_Task description_: The lines to extract run from the first line of the entries through the line that contains "# Setting up"; reproduce exactly those lines and no others.
::: Available data
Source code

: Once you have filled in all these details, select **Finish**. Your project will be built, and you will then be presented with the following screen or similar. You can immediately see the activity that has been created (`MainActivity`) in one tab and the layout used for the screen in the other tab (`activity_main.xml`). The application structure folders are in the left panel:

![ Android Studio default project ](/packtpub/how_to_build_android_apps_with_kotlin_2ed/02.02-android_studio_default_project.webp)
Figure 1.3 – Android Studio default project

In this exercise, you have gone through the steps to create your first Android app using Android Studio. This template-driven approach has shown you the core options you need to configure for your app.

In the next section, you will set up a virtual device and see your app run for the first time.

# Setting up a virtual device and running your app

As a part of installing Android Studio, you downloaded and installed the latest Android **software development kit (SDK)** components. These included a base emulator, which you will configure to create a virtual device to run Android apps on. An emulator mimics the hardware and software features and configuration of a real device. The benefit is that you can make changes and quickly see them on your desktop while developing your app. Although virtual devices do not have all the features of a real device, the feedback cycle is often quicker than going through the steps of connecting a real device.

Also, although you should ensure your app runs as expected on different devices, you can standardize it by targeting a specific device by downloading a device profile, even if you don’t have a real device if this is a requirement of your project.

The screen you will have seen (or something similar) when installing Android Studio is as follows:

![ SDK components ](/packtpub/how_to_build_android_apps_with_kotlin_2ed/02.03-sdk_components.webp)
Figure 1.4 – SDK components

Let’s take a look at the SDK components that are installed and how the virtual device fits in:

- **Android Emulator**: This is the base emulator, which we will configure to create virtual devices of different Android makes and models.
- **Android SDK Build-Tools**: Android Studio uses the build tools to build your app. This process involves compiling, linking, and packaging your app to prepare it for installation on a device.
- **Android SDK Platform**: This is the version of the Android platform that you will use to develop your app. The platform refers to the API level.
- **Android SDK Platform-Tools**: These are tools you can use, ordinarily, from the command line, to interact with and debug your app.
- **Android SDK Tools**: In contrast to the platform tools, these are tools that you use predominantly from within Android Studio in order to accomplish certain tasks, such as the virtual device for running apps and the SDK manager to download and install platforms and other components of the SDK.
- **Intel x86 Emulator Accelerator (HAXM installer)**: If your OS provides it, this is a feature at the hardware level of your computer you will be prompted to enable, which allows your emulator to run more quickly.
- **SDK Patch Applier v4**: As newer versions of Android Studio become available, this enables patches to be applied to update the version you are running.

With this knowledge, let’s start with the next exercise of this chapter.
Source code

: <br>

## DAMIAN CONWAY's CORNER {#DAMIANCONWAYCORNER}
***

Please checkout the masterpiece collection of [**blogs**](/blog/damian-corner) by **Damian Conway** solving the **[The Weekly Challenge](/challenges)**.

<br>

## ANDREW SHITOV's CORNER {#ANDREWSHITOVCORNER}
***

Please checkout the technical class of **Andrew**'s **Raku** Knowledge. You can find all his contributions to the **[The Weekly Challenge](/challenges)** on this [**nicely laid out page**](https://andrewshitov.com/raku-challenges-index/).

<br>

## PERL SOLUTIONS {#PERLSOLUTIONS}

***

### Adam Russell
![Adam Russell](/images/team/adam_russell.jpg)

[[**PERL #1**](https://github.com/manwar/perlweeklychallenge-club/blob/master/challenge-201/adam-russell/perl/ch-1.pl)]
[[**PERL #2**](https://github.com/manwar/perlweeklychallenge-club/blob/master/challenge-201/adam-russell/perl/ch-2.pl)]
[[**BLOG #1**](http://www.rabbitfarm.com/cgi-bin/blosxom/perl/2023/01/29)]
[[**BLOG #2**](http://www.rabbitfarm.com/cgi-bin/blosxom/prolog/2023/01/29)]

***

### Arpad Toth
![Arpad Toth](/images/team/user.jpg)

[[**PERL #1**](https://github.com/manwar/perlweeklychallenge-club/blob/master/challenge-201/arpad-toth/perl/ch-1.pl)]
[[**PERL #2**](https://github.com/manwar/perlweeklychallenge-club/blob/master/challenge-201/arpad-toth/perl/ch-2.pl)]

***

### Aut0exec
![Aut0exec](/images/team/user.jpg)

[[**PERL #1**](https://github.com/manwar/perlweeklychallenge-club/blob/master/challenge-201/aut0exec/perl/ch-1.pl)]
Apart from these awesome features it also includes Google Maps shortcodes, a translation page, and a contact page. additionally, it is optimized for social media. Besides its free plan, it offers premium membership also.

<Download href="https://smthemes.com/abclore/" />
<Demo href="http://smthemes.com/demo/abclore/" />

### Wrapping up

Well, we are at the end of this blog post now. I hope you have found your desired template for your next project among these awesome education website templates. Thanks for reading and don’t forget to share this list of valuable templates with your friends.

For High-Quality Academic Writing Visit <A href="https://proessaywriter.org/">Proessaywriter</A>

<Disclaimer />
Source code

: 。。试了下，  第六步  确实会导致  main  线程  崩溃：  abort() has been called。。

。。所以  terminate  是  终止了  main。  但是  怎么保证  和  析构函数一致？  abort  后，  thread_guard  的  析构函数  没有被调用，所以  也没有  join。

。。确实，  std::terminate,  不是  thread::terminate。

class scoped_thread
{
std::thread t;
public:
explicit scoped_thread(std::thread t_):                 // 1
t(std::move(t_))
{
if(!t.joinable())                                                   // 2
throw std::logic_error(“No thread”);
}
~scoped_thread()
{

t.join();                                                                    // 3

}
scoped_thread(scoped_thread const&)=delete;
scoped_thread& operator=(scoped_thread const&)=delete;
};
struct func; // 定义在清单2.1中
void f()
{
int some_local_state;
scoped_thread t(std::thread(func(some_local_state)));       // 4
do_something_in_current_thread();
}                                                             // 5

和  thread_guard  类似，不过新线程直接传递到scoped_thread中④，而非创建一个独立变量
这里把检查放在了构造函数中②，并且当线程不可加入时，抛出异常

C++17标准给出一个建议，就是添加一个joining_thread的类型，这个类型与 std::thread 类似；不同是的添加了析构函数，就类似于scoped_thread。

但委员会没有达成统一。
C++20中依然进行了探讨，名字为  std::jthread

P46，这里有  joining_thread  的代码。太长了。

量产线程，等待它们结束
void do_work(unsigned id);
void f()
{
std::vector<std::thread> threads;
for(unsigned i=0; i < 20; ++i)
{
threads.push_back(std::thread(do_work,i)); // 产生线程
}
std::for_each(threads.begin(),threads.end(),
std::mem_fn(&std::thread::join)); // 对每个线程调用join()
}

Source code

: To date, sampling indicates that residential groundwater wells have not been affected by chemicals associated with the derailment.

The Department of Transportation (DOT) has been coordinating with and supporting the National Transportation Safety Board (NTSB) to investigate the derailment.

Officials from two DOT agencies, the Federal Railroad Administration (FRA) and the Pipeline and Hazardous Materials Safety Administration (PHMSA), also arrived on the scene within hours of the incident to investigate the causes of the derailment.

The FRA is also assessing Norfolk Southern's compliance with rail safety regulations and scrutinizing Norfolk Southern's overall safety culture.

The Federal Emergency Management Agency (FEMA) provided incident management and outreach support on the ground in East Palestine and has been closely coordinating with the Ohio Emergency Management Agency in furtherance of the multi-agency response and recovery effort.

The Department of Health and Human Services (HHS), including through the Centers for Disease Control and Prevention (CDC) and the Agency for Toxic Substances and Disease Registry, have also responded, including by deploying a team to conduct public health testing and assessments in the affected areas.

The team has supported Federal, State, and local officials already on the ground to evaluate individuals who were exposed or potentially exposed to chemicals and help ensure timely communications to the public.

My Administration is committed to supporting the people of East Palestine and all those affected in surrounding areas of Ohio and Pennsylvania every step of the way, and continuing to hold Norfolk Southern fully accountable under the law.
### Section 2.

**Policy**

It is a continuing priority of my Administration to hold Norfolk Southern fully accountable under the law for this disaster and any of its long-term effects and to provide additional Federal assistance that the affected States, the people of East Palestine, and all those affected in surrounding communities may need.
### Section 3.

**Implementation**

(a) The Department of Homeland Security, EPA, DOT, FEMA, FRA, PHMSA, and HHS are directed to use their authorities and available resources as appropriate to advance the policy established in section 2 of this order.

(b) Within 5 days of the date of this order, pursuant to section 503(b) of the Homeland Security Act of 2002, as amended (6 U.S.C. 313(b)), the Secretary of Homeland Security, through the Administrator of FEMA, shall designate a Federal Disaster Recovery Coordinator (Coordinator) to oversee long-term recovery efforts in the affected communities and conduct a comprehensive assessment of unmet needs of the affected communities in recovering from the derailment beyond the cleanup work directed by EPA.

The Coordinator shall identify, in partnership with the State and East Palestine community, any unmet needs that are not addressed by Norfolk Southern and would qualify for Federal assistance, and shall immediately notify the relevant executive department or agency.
::::::
_Task response_:
Source code

: Once you have filled in all these details, select **Finish**. Your project will be built, and you will then be presented with the following screen or similar. You can immediately see the activity that has been created (`MainActivity`) in one tab and the layout used for the screen in the other tab (`activity_main.xml`). The application structure folders are in the left panel:

![ Android Studio default project ](/packtpub/how_to_build_android_apps_with_kotlin_2ed/02.02-android_studio_default_project.webp)
Figure 1.3 – Android Studio default project

In this exercise, you have gone through the steps to create your first Android app using Android Studio. This template-driven approach has shown you the core options you need to configure for your app.

In the next section, you will set up a virtual device and see your app run for the first time.

# Setting up a virtual device and running your app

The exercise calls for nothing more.